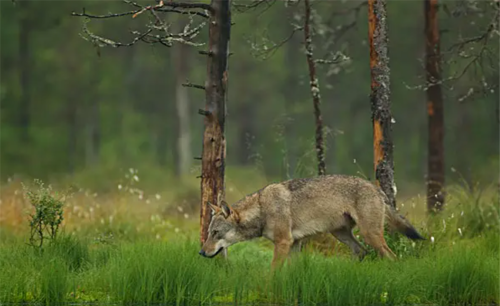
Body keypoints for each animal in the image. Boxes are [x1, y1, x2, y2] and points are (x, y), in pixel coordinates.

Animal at [197, 175, 424, 268]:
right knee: (361, 252)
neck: (262, 208)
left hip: (370, 235)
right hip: (340, 234)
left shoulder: (284, 242)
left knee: (391, 257)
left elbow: (272, 270)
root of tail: (377, 189)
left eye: (215, 233)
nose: (200, 252)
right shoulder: (295, 244)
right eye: (209, 233)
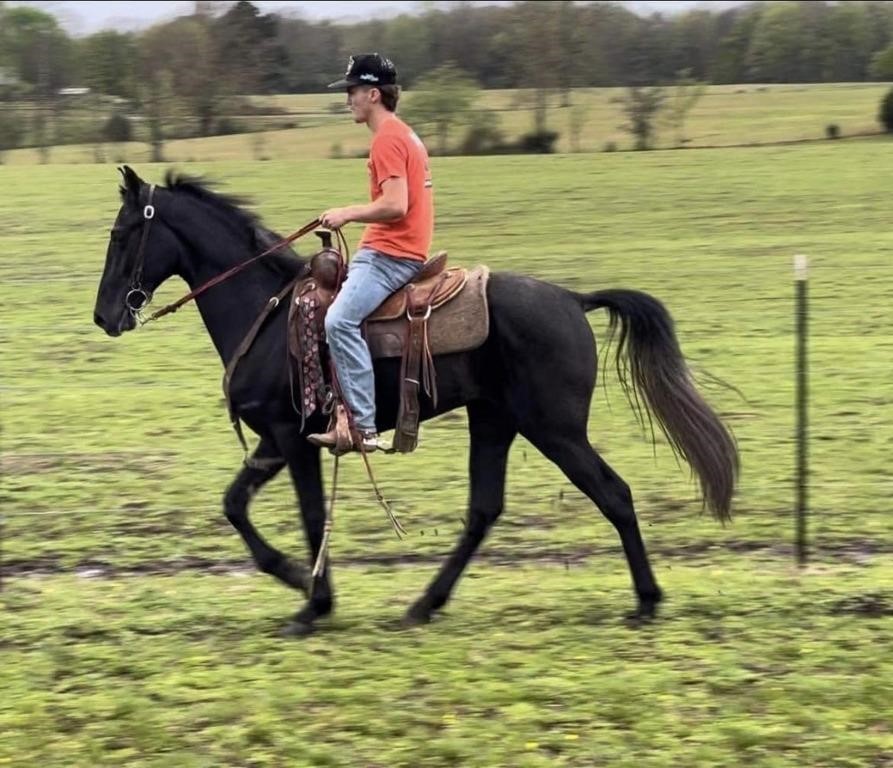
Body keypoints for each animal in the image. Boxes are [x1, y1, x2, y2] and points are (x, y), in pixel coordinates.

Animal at [92, 166, 740, 636]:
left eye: (122, 234)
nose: (103, 317)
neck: (269, 314)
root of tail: (572, 300)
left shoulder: (293, 440)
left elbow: (308, 516)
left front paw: (312, 601)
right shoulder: (275, 441)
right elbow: (233, 506)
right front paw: (298, 580)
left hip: (554, 429)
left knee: (613, 494)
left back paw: (646, 601)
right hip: (495, 421)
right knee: (484, 510)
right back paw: (426, 603)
- - - -
* WHAT TO DO *
Give back, exactly and with nothing added, the lines from the line containing "right front paw: (298, 580)" through the final line of the records above, both of them included.

* RESPONSE TO THE TASK *
right front paw: (298, 580)
left hip: (554, 429)
left knee: (613, 494)
left back paw: (646, 601)
right hip: (495, 421)
right knee: (484, 510)
right back paw: (426, 603)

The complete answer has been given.